**THE TASK**
Exact copy, no pictures: return all the data below as written.

===== INFORMATION PROVIDED =====

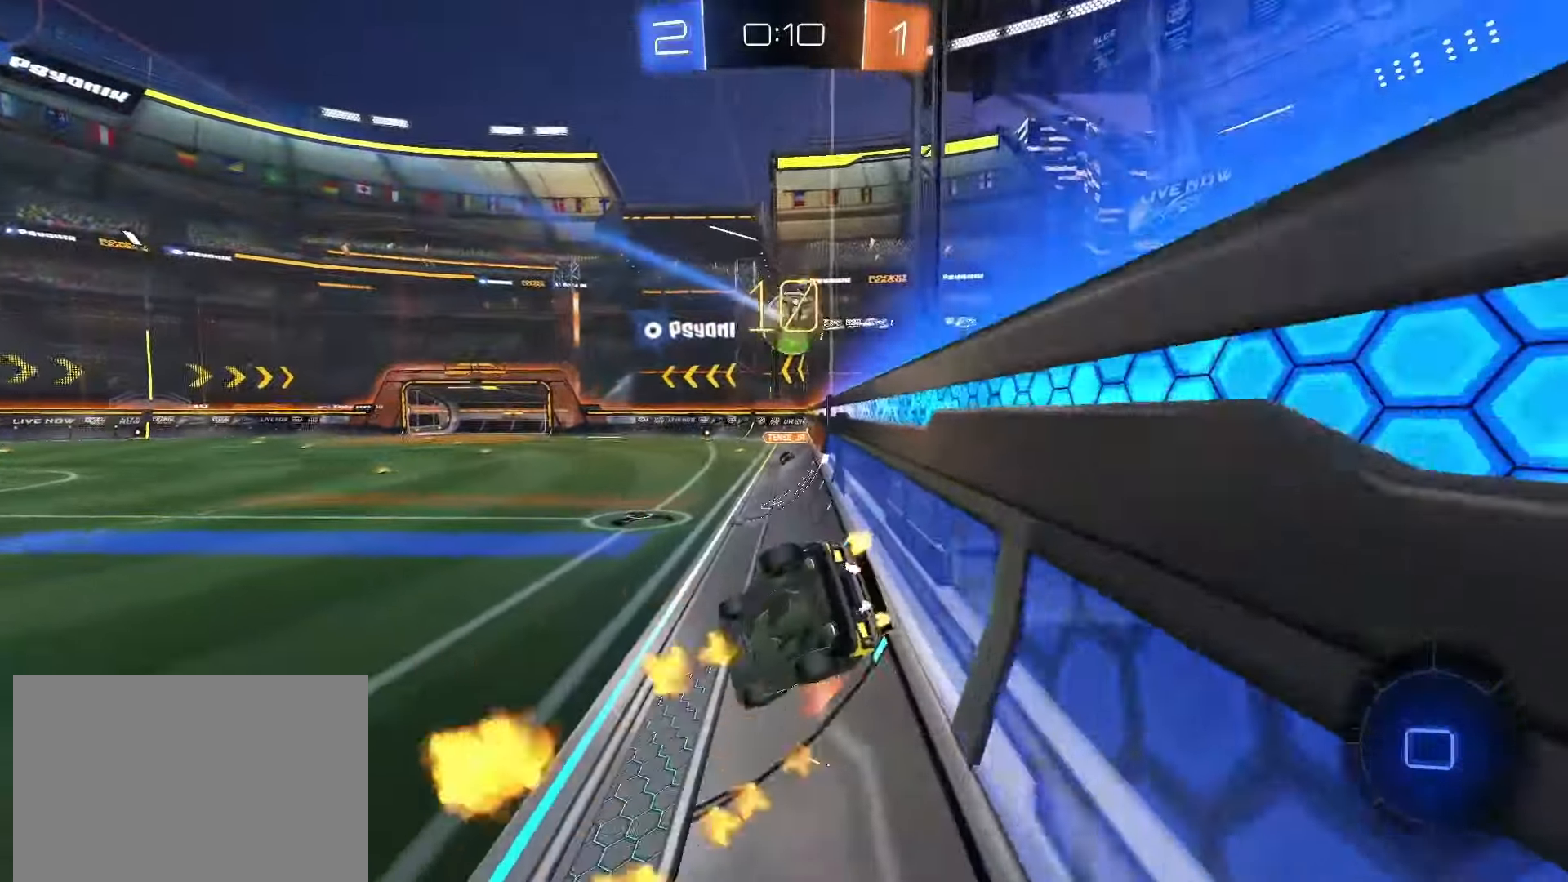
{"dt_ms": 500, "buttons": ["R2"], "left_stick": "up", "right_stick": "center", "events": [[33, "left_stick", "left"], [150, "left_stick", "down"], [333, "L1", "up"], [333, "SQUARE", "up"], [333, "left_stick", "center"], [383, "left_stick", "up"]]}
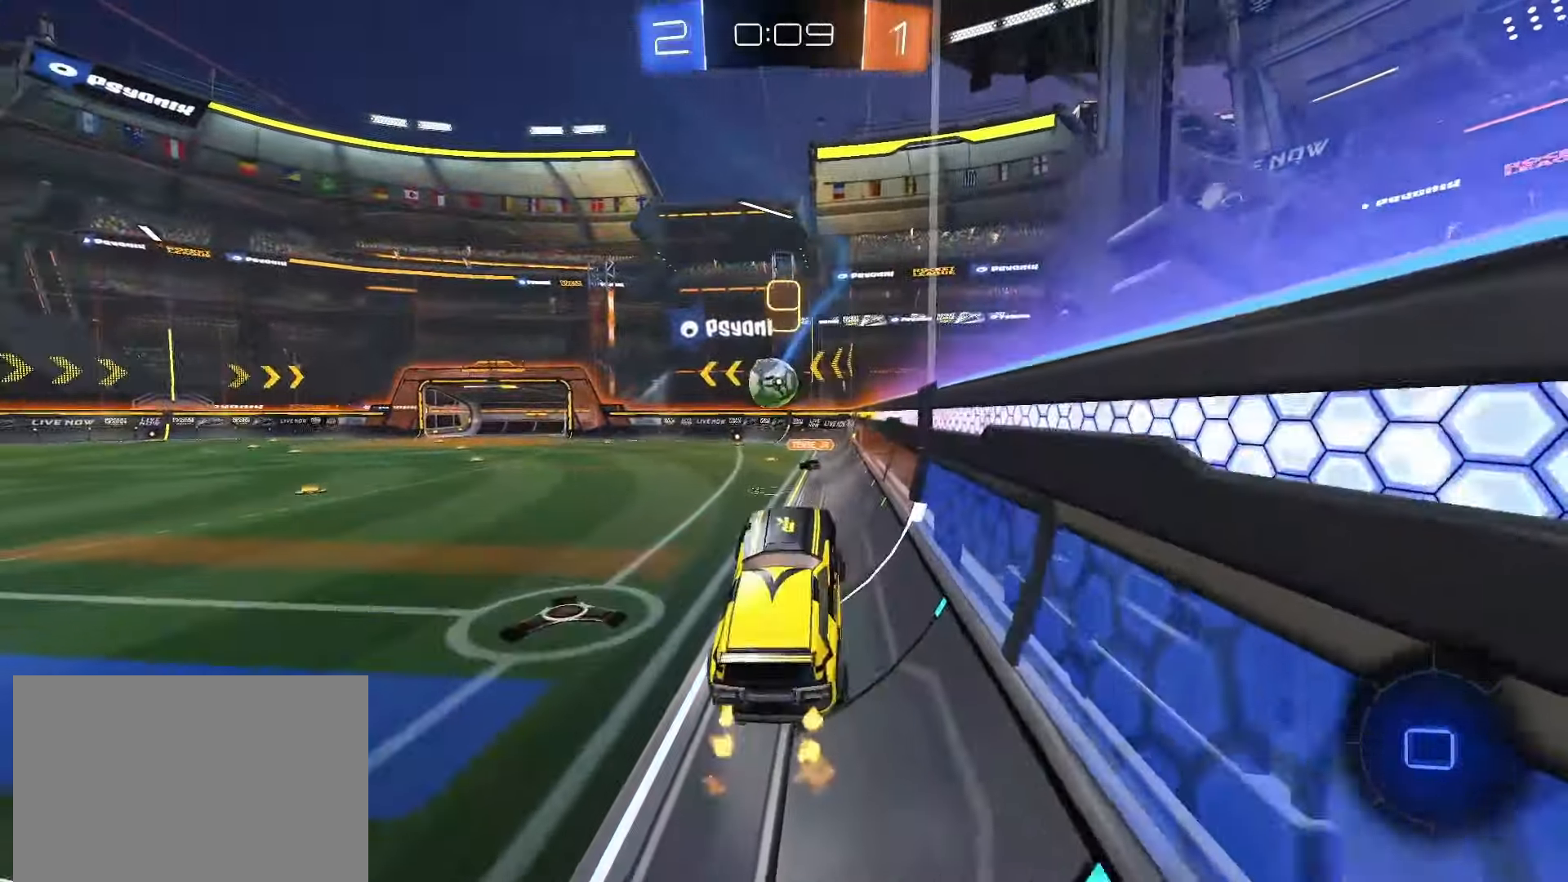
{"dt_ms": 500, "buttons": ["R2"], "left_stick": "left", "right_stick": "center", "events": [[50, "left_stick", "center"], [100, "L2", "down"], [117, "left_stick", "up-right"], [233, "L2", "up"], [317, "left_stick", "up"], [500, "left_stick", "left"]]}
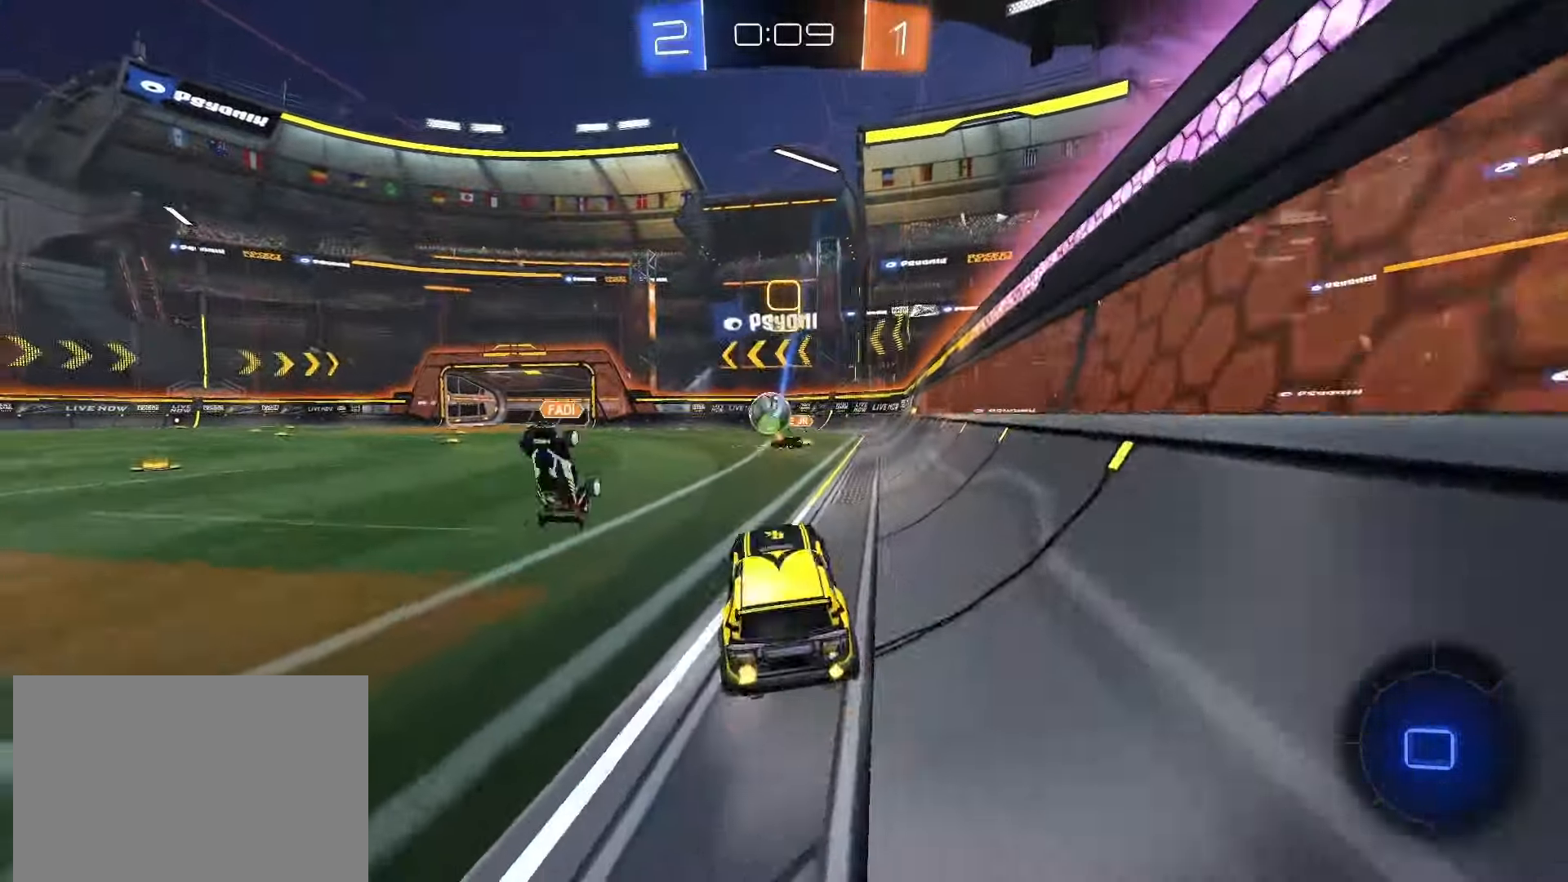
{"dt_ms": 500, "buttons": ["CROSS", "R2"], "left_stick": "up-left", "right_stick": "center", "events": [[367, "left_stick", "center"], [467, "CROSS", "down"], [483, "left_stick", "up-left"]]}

=====

**ANSWER BOX**
{"dt_ms": 500, "buttons": ["R2"], "left_stick": "up", "right_stick": "center", "events": [[33, "left_stick", "left"], [150, "left_stick", "down"], [333, "L1", "up"], [333, "SQUARE", "up"], [333, "left_stick", "center"], [383, "left_stick", "up"]]}
{"dt_ms": 500, "buttons": ["R2"], "left_stick": "left", "right_stick": "center", "events": [[50, "left_stick", "center"], [100, "L2", "down"], [117, "left_stick", "up-right"], [233, "L2", "up"], [317, "left_stick", "up"], [500, "left_stick", "left"]]}
{"dt_ms": 500, "buttons": ["CROSS", "R2"], "left_stick": "up-left", "right_stick": "center", "events": [[367, "left_stick", "center"], [467, "CROSS", "down"], [483, "left_stick", "up-left"]]}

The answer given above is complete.